6. device according to claim 4, wherein, the first contact surface includes the face and two of two edges formation of side wall The one end in the face that individual edge is formed cross formed by fulcrum constitute, wherein, the face at described two edges and fulcrum are formed The first described contact surface.

7. device according to claim 5, wherein, the first contact surface includes the face and two of two edges formation of side wall The one end in the face that individual edge is formed cross formed by fulcrum constitute, wherein, the face at described two edges and fulcrum are formed The first described contact surface.

8. device according to claim 7, wherein, the width in the face of two edges formation of the side wall by side wall thickness Degree is limited.

9. device according to claim 3, wherein, described the first contact surface is shaped as triangle, the second contact surface Be shaped as triangle.

10. device according to claim 4, wherein, described the first contact surface is shaped as triangle, the second contact surface Be shaped as triangle.

11. device according to claim 5, wherein, described the first contact surface is shaped as triangle, the second contact surface Be shaped as triangle.

12. device according to claim 6, wherein, described the first contact surface is shaped as triangle, the second contact surface Be shaped as triangle.

13. device according to claim 7, wherein, described the first contact surface is shaped as triangle, the second contact surface Be shaped as triangle.

14. device according to claim 8, wherein, described the first contact surface is shaped as triangle, the second contact surface Be shaped as triangle.

15. device according to claim 1, wherein, testing element carrier is located in the chamber of holding element；Wherein, it is affectedly bashful Portion, shape of the opening with identical cross section of holding element, cross section is square, ellipse, rectangle, rhombus, five sides A kind of shape in shape, triangle, hexagon, heptagon.
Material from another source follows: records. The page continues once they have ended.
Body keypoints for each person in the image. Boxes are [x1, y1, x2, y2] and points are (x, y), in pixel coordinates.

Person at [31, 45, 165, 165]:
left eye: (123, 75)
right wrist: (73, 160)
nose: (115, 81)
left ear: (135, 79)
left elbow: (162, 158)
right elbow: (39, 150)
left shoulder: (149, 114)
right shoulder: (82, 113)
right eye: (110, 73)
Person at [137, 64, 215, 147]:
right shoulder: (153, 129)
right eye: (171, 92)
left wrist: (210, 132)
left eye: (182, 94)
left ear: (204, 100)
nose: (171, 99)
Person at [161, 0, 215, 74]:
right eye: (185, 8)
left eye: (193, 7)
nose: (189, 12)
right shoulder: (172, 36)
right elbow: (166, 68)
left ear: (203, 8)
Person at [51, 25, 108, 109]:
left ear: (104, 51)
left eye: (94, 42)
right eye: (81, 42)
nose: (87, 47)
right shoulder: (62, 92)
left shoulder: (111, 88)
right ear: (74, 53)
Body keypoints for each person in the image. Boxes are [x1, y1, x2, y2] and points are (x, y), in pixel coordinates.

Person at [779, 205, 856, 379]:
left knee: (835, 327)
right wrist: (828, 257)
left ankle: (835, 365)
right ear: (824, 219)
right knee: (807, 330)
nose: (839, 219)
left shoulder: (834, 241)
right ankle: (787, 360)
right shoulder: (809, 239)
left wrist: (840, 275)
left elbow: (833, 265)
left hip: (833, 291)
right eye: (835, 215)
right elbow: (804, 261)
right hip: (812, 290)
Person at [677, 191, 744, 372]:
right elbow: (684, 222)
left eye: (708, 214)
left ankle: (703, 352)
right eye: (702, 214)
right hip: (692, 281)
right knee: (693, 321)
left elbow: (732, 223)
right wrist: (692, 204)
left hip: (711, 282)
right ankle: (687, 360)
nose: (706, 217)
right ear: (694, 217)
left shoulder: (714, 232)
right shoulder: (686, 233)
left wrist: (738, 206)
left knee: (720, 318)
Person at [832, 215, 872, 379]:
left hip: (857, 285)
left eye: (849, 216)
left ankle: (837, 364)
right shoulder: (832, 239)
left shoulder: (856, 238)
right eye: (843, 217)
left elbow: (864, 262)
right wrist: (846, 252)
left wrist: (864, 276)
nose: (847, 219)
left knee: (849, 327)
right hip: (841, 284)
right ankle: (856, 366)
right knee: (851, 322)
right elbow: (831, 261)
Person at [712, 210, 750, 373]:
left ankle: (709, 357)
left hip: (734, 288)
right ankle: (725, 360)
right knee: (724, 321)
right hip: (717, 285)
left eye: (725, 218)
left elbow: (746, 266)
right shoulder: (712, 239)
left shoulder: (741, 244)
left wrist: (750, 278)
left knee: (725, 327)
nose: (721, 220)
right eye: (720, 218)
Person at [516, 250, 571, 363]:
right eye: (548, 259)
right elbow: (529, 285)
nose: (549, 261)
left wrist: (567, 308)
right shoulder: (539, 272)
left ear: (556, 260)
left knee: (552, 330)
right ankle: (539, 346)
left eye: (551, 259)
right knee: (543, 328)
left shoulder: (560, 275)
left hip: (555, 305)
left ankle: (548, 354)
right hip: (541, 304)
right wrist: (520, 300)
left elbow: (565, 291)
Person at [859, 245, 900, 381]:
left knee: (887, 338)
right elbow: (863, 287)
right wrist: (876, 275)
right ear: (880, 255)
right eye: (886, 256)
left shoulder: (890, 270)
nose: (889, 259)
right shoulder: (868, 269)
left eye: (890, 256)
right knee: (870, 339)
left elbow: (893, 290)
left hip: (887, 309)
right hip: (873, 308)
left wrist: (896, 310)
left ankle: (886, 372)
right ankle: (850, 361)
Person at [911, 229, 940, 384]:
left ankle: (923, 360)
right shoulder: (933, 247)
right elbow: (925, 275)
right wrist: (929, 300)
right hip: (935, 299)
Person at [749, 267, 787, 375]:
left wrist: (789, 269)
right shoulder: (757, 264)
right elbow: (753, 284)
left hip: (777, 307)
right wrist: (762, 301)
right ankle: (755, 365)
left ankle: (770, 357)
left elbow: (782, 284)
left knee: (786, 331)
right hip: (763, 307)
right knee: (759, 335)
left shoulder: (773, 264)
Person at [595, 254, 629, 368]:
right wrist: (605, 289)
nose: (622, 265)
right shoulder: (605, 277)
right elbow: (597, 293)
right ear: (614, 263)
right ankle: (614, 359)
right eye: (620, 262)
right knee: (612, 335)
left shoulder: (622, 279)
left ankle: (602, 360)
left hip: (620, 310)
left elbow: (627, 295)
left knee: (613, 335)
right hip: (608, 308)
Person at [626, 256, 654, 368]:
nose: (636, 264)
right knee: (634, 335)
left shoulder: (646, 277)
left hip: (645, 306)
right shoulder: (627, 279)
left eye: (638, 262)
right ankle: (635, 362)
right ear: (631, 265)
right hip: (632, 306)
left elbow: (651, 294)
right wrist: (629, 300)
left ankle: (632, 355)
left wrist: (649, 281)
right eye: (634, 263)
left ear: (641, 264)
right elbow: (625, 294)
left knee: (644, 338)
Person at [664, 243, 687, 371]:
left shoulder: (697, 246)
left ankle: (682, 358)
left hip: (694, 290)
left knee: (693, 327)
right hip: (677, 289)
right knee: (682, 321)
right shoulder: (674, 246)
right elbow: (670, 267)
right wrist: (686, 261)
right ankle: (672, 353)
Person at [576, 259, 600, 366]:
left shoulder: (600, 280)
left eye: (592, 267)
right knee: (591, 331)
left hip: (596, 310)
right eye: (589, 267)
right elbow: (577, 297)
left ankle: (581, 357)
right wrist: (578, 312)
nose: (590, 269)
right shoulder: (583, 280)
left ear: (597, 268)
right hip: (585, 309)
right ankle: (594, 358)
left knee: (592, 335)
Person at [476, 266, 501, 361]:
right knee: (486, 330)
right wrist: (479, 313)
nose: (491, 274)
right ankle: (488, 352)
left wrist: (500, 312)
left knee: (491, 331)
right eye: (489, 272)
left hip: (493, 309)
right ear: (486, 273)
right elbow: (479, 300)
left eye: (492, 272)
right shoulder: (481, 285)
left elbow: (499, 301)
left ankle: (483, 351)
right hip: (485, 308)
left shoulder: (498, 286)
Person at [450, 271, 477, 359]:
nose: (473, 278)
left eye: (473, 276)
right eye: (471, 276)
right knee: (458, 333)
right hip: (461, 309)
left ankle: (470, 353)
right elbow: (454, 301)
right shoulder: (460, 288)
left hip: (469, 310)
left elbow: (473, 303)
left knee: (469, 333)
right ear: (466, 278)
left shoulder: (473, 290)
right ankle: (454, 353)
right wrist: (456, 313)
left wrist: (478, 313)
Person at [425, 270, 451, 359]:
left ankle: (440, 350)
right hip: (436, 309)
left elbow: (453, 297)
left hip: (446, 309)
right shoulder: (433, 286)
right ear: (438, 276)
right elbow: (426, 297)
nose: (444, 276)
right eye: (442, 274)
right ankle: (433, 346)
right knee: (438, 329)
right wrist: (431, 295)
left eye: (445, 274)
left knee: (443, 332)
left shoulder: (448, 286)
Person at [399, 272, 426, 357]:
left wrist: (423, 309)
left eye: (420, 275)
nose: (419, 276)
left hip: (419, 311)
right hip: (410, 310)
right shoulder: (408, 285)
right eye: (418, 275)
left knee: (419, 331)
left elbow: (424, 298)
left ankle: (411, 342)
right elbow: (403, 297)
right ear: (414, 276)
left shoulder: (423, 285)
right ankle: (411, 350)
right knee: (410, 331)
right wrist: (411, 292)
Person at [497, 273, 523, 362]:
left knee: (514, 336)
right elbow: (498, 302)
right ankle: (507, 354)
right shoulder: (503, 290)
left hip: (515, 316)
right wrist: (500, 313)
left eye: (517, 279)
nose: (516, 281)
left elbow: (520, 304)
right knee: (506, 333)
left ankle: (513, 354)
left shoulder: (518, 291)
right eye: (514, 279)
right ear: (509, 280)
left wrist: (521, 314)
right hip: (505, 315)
16. a kind of device for detecting fluid analyte in sample matter, it is characterised in that the device includes：

Fluid sample gathering element, wherein, fluid sample gathering element includes absorbing the absorber element of fluid sample and is affectedly bashful portion, And connection absorber element and the connecting rod for being affectedly bashful portion；

Testing element carrier, wherein, testing element carrier includes for the body of bearing test element and absorbs member for housing The host cavity of part, wherein, body and host cavity are integrated the structure of injection molding；

Holding element containing chamber, wherein, the chamber of holding element is surrounded by the edge of opening and opening, and side wall；

Wherein, holding element includes the structure for allowing it to stand；The structure of described standing includes standing structure and tilted to stand Vertical structure；Described standing structure and inclination standing structure includes the contact surface contacted with supporting surface；

Wherein, standing structure includes allowing the second contact surface of holding element standing, and tilting standing structure includes allowing guarantor The first contact surface of organs incline standing is held, the first contact surface and the second contact surface be not in approximately the same plane；

Wherein, the angle of the first described contact surface and the second contact surface one acute angle of formation.